Segment Open

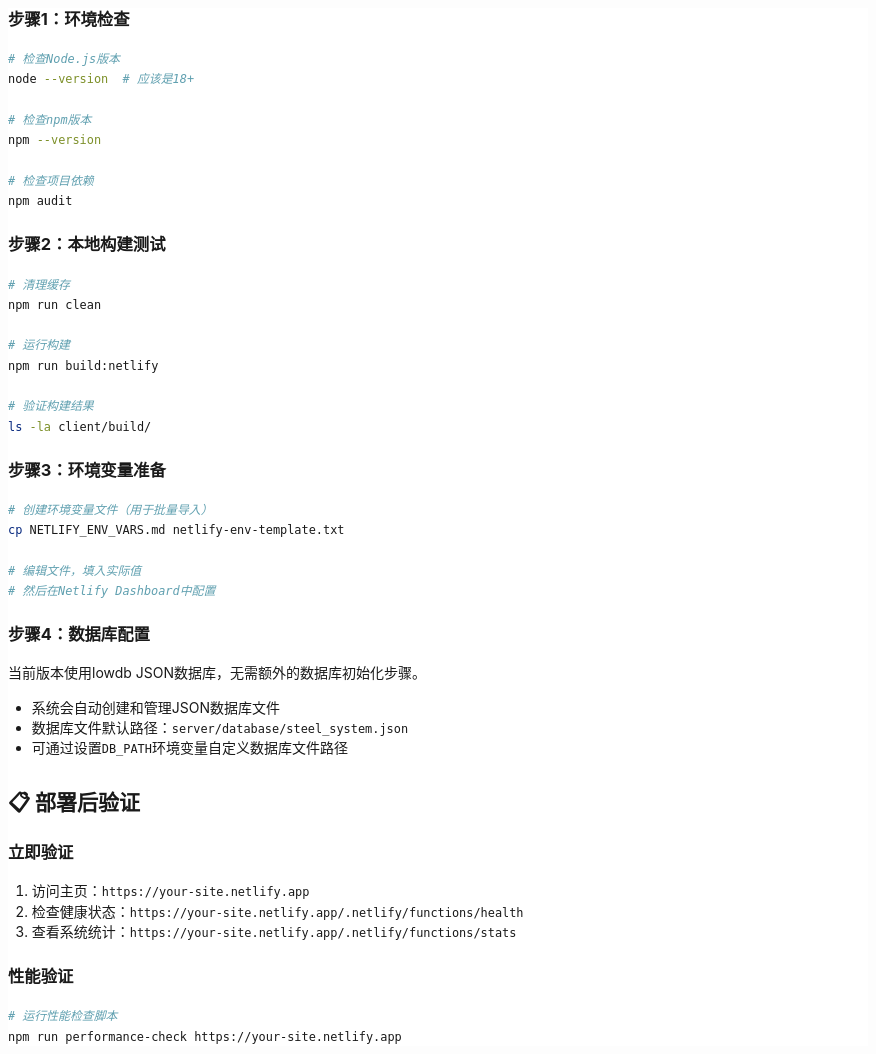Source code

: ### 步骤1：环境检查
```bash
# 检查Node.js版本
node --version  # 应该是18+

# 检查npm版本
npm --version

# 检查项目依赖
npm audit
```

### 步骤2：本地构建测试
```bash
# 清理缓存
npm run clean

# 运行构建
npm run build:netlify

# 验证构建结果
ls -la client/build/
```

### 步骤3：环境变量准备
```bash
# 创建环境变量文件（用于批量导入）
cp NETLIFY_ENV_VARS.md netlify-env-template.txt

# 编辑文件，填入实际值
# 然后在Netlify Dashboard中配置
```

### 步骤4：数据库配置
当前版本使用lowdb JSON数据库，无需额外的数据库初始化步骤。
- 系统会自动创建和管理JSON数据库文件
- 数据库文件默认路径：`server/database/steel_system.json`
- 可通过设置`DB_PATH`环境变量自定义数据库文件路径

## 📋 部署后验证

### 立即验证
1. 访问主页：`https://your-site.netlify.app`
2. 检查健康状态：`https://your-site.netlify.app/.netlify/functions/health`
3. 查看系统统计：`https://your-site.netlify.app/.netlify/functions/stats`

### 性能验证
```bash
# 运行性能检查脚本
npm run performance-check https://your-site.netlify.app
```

Segment Closed

(Work instructions):
The entries are to be written out again exactly, without their pictures.

(Worked solution):
Source code

: ### 步骤1：环境检查
```bash
# 检查Node.js版本
node --version  # 应该是18+

# 检查npm版本
npm --version

# 检查项目依赖
npm audit
```

### 步骤2：本地构建测试
```bash
# 清理缓存
npm run clean

# 运行构建
npm run build:netlify

# 验证构建结果
ls -la client/build/
```

### 步骤3：环境变量准备
```bash
# 创建环境变量文件（用于批量导入）
cp NETLIFY_ENV_VARS.md netlify-env-template.txt

# 编辑文件，填入实际值
# 然后在Netlify Dashboard中配置
```

### 步骤4：数据库配置
当前版本使用lowdb JSON数据库，无需额外的数据库初始化步骤。
- 系统会自动创建和管理JSON数据库文件
- 数据库文件默认路径：`server/database/steel_system.json`
- 可通过设置`DB_PATH`环境变量自定义数据库文件路径

## 📋 部署后验证

### 立即验证
1. 访问主页：`https://your-site.netlify.app`
2. 检查健康状态：`https://your-site.netlify.app/.netlify/functions/health`
3. 查看系统统计：`https://your-site.netlify.app/.netlify/functions/stats`

### 性能验证
```bash
# 运行性能检查脚本
npm run performance-check https://your-site.netlify.app
```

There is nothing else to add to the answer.